* **Texte extrait**
....................
3. Comité de rédaction

4. Modalités

Veuillez envoyer le résumé de votre proposition (1 page maximum) avant le 30 novembre 2011 à fontan.jean-marc@uqam.ca et à deblock.christian@uqam.ca

Une fois la proposition acceptée (réponse 1er juin), la version complète du texte sera à remettre pour le 15 février 2012.

Tous les textes reçus seront examinés par l’équipe de coordination du numéro puis envoyés à deux évaluateurs externes (évaluation à l’aveugle).

5. Protocole de rédaction

Les articles proposés au Comité de rédaction doivent être originaux, ne pas avoir été soumis ailleurs et ne pas avoir été publiés dans une autre langue. Les articles n’excèderont pas 25 pages (incluant tableaux, graphiques et bibliographie) à interligne et demi (ou 50 000 signes) et devront être accompagnés d’un court résumé d’une dizaine de lignes, en anglais et en français, et de cinq mots clé, en anglais et français également.

L’auteur fournira les renseignements suivants : son nom, son adresse, son numéro de téléphone, son adresse électronique ainsi que son titre et son établissement de rattachement.

Les textes seront examinés de façon anonyme par deux lecteurs externes (ou trois s’il n’y a pas entente sur l’évaluation). Les articles soumis présenteront des résultats de recherche originaux et des qualités telles que la lisibilité et la pertinence par rapport à la problématique générale du numéro. Les articles publiés restent la propriété de la revue.

6. Présentation des articles

Les notes seront présentées en fin de texte et seront identifiées en chiffres arabes.
La bibliographie complète doit être formulée comme suit :

Livre : Dostaler, Gilles et Michel Beaud (1996). La pensée économique depuis Keynes, Paris, éditions du Seuil, 444 pages.
....................
* **Consigne 1**
Mettez chaque ligne de l'ensemble des enregistrements dans un tableau Markdown à deux colonnes, « N° » pour le numéro de rang et « Ligne » pour son contenu, en omettant les lignes vides.
Les enregistrements n'ont aucun lien avec le texte.
....................
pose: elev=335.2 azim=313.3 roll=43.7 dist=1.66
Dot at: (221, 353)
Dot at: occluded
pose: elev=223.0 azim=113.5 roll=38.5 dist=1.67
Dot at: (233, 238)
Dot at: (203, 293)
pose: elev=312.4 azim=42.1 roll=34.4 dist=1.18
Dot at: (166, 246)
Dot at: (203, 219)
....................
* **Consigne 2**
Poursuivez le texte sur les consignes de soumission d'articles, à partir de l'endroit où il s'arrête.

* **Réponse 1**
| N° | Ligne |
|---|---|
| 1 | pose: elev=335.2 azim=313.3 roll=43.7 dist=1.66 |
| 2 | Dot at: (221, 353) |
| 3 | Dot at: occluded |
| 4 | pose: elev=223.0 azim=113.5 roll=38.5 dist=1.67 |
| 5 | Dot at: (233, 238) |
| 6 | Dot at: (203, 293) |
| 7 | pose: elev=312.4 azim=42.1 roll=34.4 dist=1.18 |
| 8 | Dot at: (166, 246) |
| 9 | Dot at: (203, 219) |

* **Réponse 2**
Revue : Dutraive, Véronique (1993). La firme entre transaction et contrat : Williamson épigone ou dissident de la pensée institutionnaliste, Revue d’économie politique, vol. 103, n° 1, pp. 83-105.

Article de livre : Élie, Bernard (1997). Contre l’apartheid économique : le combat politique, dans Juan-Luis Klein, Pierre-André Tremblay et Hugues Dionne (sous la direction de), Au-delà du néolibéralisme : quel rôle pour les mouvements sociaux ?, Études d’économie politique, vol. 13, Sainte-Foy, Presses de l’Université du Québec, pp. 179-186.

7. Pour plus d’informations sur la revue :

http://interventionseconomiques.revues.org/
La revue Interventions économiques est une revue scientifique qui s’intéresse aux débats théoriques en économie politique et en socio-économie, à l’évolution et aux transformations socio-économiques des sociétés actuelles et aux résultats de recherche menés dans ces divers domaines. Elle est maintenant disponible au portail revue.org du Centre pour l’édition électronique ouverte (CLÉO).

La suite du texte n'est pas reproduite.